Berekeningen al weer ingehaald door de praktijk
De reductieopgave van 49 procent in 2030 ten opzichte van de broeikasgasemissies in 1990 die het kabinet zich stelt, past bij de doelstelling van het Parijsakkoord om de temperatuurstijging tot ruim onder de 2 graden te beperken.
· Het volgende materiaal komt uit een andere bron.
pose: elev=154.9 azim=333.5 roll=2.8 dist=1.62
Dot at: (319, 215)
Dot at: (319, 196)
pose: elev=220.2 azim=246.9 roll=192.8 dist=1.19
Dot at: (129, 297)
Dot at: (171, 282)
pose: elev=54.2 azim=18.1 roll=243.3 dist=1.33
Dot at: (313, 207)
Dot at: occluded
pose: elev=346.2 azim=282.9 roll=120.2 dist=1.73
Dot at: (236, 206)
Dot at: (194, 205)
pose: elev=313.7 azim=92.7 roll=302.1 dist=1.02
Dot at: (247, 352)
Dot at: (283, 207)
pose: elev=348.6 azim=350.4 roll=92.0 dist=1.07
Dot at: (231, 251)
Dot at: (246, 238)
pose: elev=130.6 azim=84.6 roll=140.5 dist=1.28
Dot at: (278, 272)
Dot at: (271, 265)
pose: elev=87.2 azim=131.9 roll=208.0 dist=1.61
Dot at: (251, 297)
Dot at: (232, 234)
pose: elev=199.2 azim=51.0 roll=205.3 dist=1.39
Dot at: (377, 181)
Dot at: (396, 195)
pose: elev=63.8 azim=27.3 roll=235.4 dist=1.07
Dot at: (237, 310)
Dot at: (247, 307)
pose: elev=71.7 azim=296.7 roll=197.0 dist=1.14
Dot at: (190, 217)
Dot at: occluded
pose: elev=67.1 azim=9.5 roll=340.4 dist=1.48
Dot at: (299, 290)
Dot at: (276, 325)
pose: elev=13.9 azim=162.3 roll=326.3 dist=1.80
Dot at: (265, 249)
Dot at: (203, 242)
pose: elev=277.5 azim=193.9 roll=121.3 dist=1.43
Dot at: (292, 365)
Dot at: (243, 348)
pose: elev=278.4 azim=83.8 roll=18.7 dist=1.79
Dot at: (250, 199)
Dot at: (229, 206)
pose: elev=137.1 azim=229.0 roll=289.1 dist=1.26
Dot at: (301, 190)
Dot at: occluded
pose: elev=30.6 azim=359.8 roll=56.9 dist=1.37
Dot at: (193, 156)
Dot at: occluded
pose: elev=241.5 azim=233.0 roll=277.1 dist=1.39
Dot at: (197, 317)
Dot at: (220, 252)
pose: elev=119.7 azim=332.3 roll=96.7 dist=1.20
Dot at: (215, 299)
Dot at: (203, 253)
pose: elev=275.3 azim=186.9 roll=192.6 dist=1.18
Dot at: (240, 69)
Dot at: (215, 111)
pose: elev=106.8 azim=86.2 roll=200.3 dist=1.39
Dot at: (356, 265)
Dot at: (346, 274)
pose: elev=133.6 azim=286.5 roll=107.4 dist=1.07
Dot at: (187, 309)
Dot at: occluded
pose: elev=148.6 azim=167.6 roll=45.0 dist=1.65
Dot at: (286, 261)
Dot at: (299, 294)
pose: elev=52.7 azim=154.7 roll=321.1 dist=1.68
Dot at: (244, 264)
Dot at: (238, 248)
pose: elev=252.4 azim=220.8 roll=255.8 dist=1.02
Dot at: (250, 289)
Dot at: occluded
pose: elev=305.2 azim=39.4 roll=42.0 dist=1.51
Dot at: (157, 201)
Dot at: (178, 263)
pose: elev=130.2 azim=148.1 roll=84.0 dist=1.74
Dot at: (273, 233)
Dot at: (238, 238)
Volgens de onlangs verschenen raming van de Nationale Energieverkenning 2017 komen de broeikasgasemissies in 2030 lager uit dan de raming van vorig jaar, die de basis vormde onder het regeerakkoord, zegt het PBL.
Maar intussen wijzen de praktijkmetingen de andere kant op: WMO heeft een toename van de CO2 concentratie gemeten van 3,3 ppm in 2016 en dat is aanzienlijk hoger dan zowel de 2,3 ppm stijging van de voorafgaande 12 maanden als de gemiddelde jaarlijkse toename van 2,08 ppm over het afgelopen decennium .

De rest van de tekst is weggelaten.